Отечественная наука накопила огромное количество сведений, фактов, оценок, суждений, связанных с европейским и русским натуралистическим движением. Достаточно сослаться на тот интерес, который проявляли к «золаизму» Тургенев, Гончаров, Лев Толстой, Салтыков-Щедрин, Короленко, Чехов, Горький (причем взгляды многих из них далеко не всегда сводимы к традиционной формуле «писатель имярек в борьбе с натурализмом»). Немало дельного сказано было в свое время революционно-демократической, народнической и либеральной критикой. Существуют, наконец, фундаментальные, хотя и нуждающиеся иной раз в критической проверке с позиций современной науки, труды М. Клемана, Е. Михлина, Б. Реизова, М. Эйхенгольца о французском натурализме. В последние годы сдвинулось с мертвой точки и изучение натуралистических тенденций в русской литературе конца XIX – начала XX века. Помимо содержательных работ В. Вильчинского, В. Каминского, В. Келдыша, Е. Стариковой, А. Тарасовой, Е. Тагера, особо отметим здесь исследования В. Кулешова, где впервые в советской научной литературе со всей определенностью очерчены контуры проблемы, выделены и проанализированы существенные черты именно русского натурализма, определены перспективы и направления дальнейшего изучения.

Относительно осторожный, иногда даже робкий подход исследователей к этой проблеме объясняется тем, что, во-первых, натуралистическое движение в России не дало писателей такого ранга, как Золя или Гауптман, а во-вторых, тем, что оно протекало на русской почве как бы неявно, скрыто, не оформившись в качестве «школы» или направления с четко зафиксированной программой и лидерами.

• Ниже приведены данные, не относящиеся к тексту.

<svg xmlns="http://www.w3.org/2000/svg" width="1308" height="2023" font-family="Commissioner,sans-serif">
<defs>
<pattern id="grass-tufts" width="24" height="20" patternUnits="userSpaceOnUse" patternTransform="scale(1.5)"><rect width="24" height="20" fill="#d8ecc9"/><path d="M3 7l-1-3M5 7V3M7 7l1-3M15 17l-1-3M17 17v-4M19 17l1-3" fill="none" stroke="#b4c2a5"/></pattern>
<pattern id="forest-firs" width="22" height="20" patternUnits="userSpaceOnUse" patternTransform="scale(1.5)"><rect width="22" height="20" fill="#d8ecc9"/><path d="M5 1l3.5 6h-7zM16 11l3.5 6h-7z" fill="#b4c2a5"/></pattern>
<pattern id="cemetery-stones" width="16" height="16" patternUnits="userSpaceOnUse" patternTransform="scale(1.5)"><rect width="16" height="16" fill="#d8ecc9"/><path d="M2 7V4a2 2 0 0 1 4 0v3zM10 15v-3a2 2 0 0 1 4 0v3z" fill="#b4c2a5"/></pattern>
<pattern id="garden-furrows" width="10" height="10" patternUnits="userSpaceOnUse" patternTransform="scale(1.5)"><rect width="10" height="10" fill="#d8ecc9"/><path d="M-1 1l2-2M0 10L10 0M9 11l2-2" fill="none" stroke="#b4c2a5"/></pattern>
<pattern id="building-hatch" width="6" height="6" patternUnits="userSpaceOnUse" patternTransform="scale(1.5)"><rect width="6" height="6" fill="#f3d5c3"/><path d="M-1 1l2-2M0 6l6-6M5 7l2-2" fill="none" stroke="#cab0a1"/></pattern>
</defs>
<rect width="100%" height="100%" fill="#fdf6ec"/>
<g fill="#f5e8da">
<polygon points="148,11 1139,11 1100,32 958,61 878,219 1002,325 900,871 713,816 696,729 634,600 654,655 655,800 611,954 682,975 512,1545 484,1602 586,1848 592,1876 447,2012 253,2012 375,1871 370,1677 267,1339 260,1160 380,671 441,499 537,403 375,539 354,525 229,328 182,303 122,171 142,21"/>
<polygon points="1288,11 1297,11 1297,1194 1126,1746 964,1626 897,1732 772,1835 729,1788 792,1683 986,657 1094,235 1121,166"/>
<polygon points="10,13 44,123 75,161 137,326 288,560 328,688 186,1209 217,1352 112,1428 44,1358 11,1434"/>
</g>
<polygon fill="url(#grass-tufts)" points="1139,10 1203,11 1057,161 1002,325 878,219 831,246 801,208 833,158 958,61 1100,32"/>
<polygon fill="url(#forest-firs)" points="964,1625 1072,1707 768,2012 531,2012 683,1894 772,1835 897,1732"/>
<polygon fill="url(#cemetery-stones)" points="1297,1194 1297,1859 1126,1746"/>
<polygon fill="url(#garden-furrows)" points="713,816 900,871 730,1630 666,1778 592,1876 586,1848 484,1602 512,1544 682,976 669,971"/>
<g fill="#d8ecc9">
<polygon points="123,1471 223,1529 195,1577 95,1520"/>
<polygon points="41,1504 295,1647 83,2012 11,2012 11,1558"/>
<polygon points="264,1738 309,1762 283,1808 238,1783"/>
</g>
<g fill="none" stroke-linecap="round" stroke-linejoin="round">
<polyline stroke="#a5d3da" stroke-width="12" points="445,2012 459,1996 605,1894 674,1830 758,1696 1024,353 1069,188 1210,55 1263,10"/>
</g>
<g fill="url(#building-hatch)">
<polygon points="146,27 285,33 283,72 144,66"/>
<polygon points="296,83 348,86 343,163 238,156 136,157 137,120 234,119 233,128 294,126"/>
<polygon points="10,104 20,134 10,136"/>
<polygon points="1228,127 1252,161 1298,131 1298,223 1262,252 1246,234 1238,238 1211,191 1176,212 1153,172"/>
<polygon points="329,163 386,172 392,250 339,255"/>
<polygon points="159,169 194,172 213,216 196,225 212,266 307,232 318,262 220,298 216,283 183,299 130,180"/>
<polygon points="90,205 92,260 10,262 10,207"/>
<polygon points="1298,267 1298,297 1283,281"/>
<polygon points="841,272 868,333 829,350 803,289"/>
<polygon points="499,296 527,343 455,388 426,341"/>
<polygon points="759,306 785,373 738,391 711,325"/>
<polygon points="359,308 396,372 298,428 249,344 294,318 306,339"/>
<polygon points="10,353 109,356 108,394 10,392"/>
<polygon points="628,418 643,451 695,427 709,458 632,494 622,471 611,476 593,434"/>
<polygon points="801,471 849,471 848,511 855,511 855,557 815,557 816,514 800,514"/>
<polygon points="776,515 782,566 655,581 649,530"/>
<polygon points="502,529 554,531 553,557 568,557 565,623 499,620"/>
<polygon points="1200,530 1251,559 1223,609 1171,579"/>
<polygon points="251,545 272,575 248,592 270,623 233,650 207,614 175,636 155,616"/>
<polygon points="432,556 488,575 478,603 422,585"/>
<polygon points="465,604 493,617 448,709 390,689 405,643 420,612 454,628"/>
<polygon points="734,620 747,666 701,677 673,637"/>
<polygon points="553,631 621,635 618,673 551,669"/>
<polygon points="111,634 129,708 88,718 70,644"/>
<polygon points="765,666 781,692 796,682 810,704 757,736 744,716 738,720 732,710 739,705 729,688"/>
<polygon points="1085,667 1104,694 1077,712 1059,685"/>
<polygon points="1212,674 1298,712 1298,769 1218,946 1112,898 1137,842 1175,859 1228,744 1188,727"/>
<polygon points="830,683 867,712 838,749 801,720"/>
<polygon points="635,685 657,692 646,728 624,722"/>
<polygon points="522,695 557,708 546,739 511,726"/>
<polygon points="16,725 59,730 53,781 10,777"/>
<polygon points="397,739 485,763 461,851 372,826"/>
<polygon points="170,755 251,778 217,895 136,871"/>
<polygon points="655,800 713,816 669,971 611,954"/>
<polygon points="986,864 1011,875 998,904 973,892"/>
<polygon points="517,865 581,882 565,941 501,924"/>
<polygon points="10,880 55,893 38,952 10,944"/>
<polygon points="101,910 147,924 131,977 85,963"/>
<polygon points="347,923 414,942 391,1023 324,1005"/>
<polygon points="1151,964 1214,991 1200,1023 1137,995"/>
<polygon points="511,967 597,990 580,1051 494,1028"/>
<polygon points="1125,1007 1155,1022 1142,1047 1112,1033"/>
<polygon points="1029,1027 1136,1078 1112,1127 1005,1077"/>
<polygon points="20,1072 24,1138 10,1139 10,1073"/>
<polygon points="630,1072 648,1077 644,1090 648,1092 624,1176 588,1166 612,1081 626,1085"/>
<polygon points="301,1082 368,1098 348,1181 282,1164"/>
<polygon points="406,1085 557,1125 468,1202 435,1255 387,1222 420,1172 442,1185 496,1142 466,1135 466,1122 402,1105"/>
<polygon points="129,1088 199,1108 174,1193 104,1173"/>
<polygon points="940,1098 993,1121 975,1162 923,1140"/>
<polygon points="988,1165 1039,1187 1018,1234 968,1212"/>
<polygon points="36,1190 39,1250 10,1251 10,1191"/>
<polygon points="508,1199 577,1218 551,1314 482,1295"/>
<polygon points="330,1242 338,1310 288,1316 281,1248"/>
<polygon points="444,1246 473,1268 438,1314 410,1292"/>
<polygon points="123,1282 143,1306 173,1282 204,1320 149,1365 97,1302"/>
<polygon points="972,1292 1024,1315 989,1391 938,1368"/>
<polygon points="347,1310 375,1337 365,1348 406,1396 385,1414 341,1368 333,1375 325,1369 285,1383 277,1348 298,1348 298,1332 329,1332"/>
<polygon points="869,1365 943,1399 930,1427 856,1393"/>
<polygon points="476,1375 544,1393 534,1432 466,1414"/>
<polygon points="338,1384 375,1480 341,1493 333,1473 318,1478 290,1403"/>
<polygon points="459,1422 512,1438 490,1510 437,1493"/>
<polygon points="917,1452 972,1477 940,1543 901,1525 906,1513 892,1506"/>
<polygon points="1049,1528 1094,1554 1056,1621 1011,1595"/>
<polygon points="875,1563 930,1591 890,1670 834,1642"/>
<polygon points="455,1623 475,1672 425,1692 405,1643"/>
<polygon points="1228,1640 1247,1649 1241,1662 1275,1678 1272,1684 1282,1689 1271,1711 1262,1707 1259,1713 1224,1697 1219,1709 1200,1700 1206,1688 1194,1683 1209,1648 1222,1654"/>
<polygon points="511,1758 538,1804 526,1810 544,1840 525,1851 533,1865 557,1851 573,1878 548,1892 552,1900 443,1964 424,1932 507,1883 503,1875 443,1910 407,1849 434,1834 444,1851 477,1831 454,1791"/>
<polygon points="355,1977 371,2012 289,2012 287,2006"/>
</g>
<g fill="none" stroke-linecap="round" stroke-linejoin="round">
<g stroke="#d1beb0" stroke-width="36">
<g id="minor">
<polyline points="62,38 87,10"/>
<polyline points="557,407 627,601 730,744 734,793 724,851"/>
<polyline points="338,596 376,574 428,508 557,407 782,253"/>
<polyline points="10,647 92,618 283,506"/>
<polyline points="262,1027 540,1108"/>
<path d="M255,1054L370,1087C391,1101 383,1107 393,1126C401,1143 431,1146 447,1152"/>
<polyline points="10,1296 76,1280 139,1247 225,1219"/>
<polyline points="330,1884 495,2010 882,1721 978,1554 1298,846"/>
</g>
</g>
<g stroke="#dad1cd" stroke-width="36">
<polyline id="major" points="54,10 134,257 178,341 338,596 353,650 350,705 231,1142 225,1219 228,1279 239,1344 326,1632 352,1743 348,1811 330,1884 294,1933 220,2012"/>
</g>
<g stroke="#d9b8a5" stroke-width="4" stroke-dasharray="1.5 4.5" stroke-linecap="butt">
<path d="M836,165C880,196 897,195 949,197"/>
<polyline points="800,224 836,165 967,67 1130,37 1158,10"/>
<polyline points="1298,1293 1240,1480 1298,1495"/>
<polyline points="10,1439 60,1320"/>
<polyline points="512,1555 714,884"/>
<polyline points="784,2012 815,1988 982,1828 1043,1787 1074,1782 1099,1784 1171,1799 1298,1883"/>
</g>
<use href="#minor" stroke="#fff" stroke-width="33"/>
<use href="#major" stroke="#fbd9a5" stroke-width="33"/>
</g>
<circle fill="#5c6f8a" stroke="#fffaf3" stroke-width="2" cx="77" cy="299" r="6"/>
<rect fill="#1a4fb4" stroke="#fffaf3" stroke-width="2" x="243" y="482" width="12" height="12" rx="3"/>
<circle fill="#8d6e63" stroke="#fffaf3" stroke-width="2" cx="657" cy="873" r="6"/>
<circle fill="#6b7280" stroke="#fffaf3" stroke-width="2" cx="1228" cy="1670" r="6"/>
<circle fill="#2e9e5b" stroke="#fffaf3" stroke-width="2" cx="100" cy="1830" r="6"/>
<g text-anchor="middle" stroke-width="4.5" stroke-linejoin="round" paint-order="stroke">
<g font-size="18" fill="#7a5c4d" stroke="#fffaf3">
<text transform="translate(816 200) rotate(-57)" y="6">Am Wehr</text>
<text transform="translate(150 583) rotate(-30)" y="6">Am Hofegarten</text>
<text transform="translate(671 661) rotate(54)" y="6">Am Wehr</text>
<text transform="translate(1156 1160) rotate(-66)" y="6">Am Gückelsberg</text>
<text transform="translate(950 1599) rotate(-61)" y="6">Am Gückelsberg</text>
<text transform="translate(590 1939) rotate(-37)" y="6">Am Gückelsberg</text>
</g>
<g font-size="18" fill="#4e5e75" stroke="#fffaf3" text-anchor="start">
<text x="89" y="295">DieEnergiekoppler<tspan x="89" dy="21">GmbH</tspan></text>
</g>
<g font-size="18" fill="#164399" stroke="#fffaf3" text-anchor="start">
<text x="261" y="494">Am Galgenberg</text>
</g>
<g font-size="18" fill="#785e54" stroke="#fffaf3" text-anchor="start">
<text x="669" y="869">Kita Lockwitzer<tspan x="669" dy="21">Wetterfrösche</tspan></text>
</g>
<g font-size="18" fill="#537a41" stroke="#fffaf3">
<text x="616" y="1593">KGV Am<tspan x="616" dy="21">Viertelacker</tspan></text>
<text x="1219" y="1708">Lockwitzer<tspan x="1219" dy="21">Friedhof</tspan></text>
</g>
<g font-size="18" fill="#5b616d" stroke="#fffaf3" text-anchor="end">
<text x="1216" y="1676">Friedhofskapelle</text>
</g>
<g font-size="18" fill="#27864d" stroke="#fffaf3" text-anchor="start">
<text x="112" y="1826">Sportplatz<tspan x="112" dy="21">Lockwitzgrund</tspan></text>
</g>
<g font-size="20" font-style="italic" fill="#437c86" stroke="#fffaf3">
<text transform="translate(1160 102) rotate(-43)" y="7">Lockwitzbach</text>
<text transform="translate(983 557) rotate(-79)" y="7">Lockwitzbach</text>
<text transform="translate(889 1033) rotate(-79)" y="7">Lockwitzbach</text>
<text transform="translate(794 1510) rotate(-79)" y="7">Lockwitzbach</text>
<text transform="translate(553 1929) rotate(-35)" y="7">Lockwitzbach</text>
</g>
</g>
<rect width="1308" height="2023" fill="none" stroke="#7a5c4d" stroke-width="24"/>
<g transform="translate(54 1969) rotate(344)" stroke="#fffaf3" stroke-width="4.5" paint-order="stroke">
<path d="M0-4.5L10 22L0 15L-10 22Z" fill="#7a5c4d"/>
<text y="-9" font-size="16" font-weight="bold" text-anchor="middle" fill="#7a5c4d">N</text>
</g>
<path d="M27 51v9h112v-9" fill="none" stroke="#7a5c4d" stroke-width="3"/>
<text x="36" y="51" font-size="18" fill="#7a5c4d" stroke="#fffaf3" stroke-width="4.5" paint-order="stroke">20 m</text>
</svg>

На это, впрочем, тоже были свои особые причины.

2

Волею судеб Россия стала первым испытательным Полнгоном, на котором проверялась жизнестойкость натуралистической теории и практики. Именно на страницах русского журнала были впервые сформулированы в законченном виде основные постулаты эстетической концепции Золя, именно русская критика произвела первый подсчет плюсов и минусов, которые нес с собой новый творческий метод, именно русские читатели оказывались зачастую судом первой инстанции для многих произведений приверженцев теории «экспериментального романа».

Парадоксально, но родовосприемником европейского натурализма стал Тургенев, писатель, бесконечно далекий от фактографии, протоколизма, увлечения биологическими мотивировками, намеренной циничности и тому подобных опознавательных признаков натуралистической эстетики и поэтики.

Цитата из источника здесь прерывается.